You probably didn’t hear it here first— Western cultures chronically suffer from a mind-body disconnect. Sexual trauma, in particular, can make the mind-body connection particularly difficult during sex. Mindfulness is a wonderful, non-judgemental, way to reconnect with your body and feelings of arousal.
If this sounds like something you could benefit from and you already have some kind of body-scan mindful practice in your life, try adding an awareness of your erogenous zones— nipples, ears, neck, mouth, clitoris, penis, testicles, labia, vagina… What do you find?
Like reading? Check out this fantastic book by Lori A. Brotto called Better Sex Through Mindfulness
#3 Solutions-focused Therapy
This is my go-to approach for folks who used to enjoy sex, but have found themselves in relationships that have fizzled-out passion for whatever reason.
You know you have a solution-focused therapist when they call your “problem” the “situation” and ask you questions like, “when you experienced this situation in the past, what helped before?” or “if over night your problem was completely solved, it just magically disappeared, what is the first thing you would notice when you woke up?” Many solution-focused techniques have been adopted by coaches.
Solution-focused therapists like to take stock of what tools you already have and see how they can be strengthened and applied to novel situations. What’s great about this approach is that it is non-pathologizing— meaning, we don’t think you’re broken and need fixing, rather, you’ve ended up in a situation that you haven’t found the right tools for yet.
Like reading? Along with a tonne of excellent sex education, Emily Nagoski’s book Come As You Are is filled with solution-focused exercises to help you get back to or start having pleasurable sex!
#4 Cognitive-Behavioural Therapy (CBT)
Admittedly, this is my least favourite theory but it has some of my favourite tools! The theory is very problem-focused, it is pathologizing, and definitely positions the therapist as the expert. I hate all those things.

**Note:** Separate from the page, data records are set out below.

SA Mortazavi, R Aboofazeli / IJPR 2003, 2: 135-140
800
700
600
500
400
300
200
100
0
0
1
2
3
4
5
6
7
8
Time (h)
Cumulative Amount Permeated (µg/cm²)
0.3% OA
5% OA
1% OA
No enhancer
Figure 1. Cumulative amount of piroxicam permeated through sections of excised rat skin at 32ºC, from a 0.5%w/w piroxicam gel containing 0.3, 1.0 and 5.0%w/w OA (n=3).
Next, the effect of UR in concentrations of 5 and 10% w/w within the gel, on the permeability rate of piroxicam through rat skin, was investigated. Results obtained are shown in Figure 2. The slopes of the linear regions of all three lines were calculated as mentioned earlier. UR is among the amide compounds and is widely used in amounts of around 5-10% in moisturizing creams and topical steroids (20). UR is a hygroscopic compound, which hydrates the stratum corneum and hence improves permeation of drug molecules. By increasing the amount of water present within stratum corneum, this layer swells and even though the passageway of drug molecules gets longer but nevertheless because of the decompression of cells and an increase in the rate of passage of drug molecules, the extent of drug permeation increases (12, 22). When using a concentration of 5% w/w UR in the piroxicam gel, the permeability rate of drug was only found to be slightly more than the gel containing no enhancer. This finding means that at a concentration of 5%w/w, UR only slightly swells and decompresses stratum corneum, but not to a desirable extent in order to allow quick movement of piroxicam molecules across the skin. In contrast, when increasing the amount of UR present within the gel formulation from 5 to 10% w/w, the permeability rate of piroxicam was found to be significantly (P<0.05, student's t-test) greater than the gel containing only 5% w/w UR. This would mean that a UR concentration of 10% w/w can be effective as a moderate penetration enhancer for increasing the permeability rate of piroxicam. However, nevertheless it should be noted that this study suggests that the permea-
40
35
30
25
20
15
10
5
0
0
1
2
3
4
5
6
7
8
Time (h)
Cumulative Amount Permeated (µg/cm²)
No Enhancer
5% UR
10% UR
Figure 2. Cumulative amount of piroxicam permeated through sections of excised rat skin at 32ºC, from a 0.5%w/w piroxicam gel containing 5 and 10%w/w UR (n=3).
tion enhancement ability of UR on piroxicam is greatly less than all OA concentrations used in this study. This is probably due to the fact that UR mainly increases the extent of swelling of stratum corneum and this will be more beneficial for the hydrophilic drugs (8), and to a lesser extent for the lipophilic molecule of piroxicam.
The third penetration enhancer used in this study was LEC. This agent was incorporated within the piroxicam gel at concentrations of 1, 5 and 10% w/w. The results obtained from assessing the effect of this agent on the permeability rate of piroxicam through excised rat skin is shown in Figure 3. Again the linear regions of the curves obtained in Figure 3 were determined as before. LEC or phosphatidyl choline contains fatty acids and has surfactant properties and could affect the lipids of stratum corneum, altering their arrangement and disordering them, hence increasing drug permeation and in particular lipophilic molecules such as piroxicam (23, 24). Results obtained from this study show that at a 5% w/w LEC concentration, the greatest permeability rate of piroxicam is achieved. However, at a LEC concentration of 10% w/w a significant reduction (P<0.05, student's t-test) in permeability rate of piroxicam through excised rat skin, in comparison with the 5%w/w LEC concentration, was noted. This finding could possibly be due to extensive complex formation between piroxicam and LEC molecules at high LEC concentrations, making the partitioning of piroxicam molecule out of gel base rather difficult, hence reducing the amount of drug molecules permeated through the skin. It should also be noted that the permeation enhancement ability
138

CBT does bear some resemblance to holistic perspectives in that there is an understanding that behaviour, emotions, and thoughts all interact and influence one another. CBT therapists will often draw a diagram of a cycle you have gotten stuck-in that is feeding your problem. Sometimes this birds-eye view can be pivotal in breaking unhelpful habits. This can be great for sex that has you feeling anxious, or “performance anxiety” that may be underlying arousal or erectile dysfunction.
#5 Compassion-focused Therapy
Shame is often the culprit of much sexual anguish. Whether it is shame from our childhood around masturbation, shame from sexual violence, or shame around our bodies. Every client I have worked with has a relationship with shame. Compassion is the antidote to shame.
Compassion is so much more than peppy memes about how you’re deserving of love and forgiveness— which you are, but it’s deeper than that. Compassion is the ability to tap into our shared humanity, the reality that we are not perfect but that we are enough.
If you have a voice inside your head that is constantly kicking the shit out of you, compassion is the protector. Compassion doesn’t say, “choose happiness, you deserve it!” Compassion says, “Enough. You do not get to treat me this way even if I have made a mistake. I will love and protect me, I will take care of me, because I am an imperfect human like everyone else.” Compassion also keeps us accountable by connecting us with others, by feeding empathy and understanding.
It takes courage to find our compassion. To apologise to ourselves, to forgive ourselves, so we can truly see ourselves with all of our bumps and bruises as well as our beauty and glitter— so we can love ourselves and each other.
These are just a few ways sex therapy can help! Even I have a few more tools up my sleeve, but hopefully this helps you get oriented. Happy pleasure to you!